Soaking with towel and APC
A popular method is to put a towel on top, or over the affected area and soak the towel in APC. Leave it lying on the surface without letting it dry up. After an hour, remove the towel and wash like normal. This method is common, but does not always remove the more stubborn spots.
Specialized bug-remover product
There are a few commercially aviailable insect removers on the market, but they are not always as effective. Due to the difference between insects and their chemical make up, it is difficult to create 1 product that will target them all. Some perform better then others.
Tar and Glue remover
Tar and Glue removers work by using solvents (often similar to orange oil) to loosen up the stains left by insects. The area can be sprayed, or a towel left on top of the area, soaked in tar and glue remover. After a while you remove the towel and wash like normal.
Wash with TFR
A strong TFR can act as a type of APC, and remove certain particles that would normally not be moved. This means that you can remove the dead insect bodies and their spots by just washing. However, this is likely to strip the form of protection.

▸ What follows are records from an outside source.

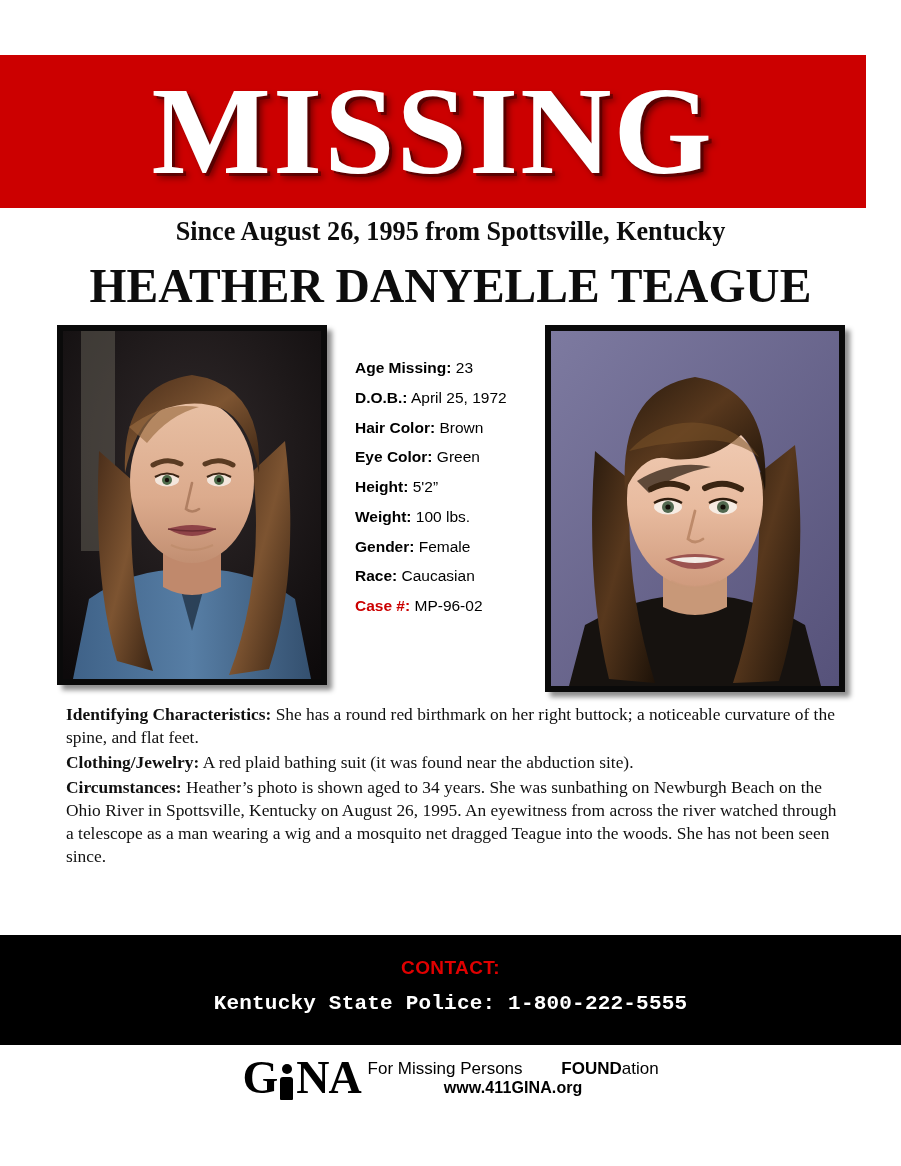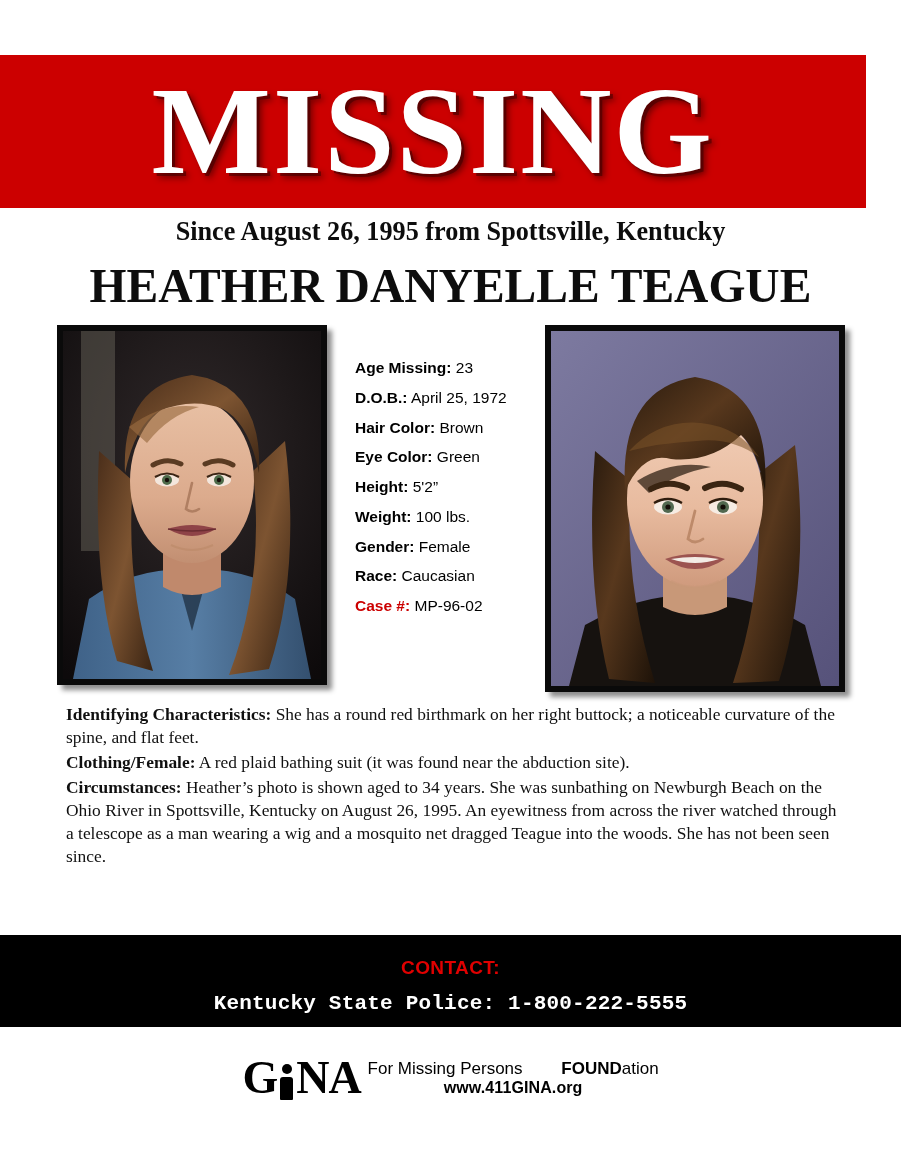--- a/index.html
+++ b/index.html
@@ -401,7 +401,7 @@
       <span>She has a round red birthmark on her right buttock; a noticeable curvature of the spine, and flat feet.</span>
     </p>
     <p>
-      <span class="lead">Clothing/Female:</span>
+      <span class="lead">Clothing/Jewelry:</span>
       <span>A red plaid bathing suit (it was found near the abduction site).</span>
     </p>
     <p>

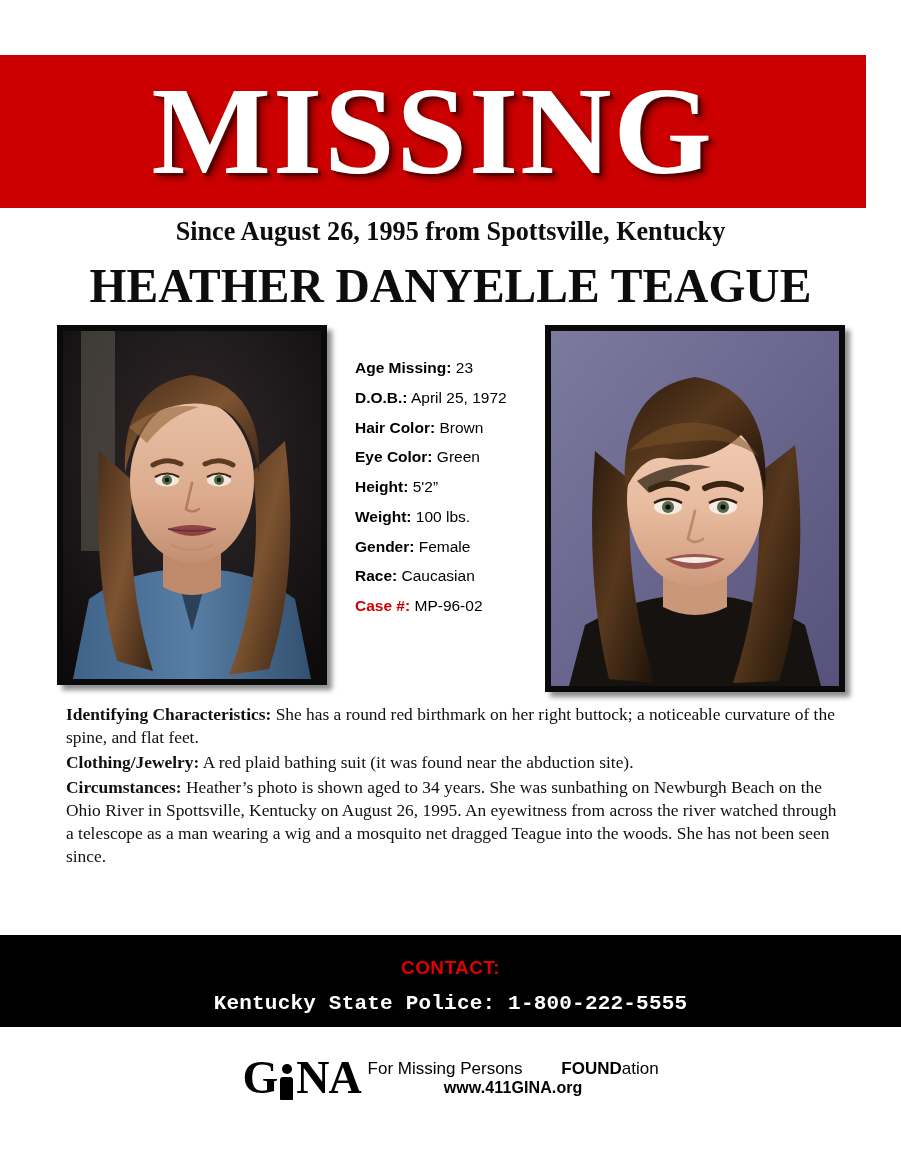--- a/index.html
+++ b/index.html
@@ -133,7 +133,7 @@
     left: 0;
     top: 935px;
     width: 901px;
-    height: 92px;
+    height: 110px;
     background: #000000;
   }
   .contact-title {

Some people just clay the area. This is not really recommended because the insect bodies can get stuck in the clay, and offer the risk of being dragged over the surface while using the clay. When only removing the bloodmarks, clay will prevent less of a risk.
A pressure washer can be used to blast off the particles from the surface. Even though this can work, you run the risk of damaging the surface. The blast of water is capable of damaging the paint, just like it is capable of removing the dead insect bodies.
Preventing insect bodies
Although it is inevitable to run into insects when driving your car, the removal of these insects can be made much easier by using a strong form of protection. The bodies will not stick to the surface as much and the blood will be much easier to wipe off. It is one of the reasons why it is recommended to use a proper form of protection on your surface. Another method that will help is to wash the vehicle frequently. Washing regularly will prevent a dirty surface, and make it less easy for the insectbodies to stick to the surface. It will also aid in removing the bodies before to get stuck and require rough rubbing.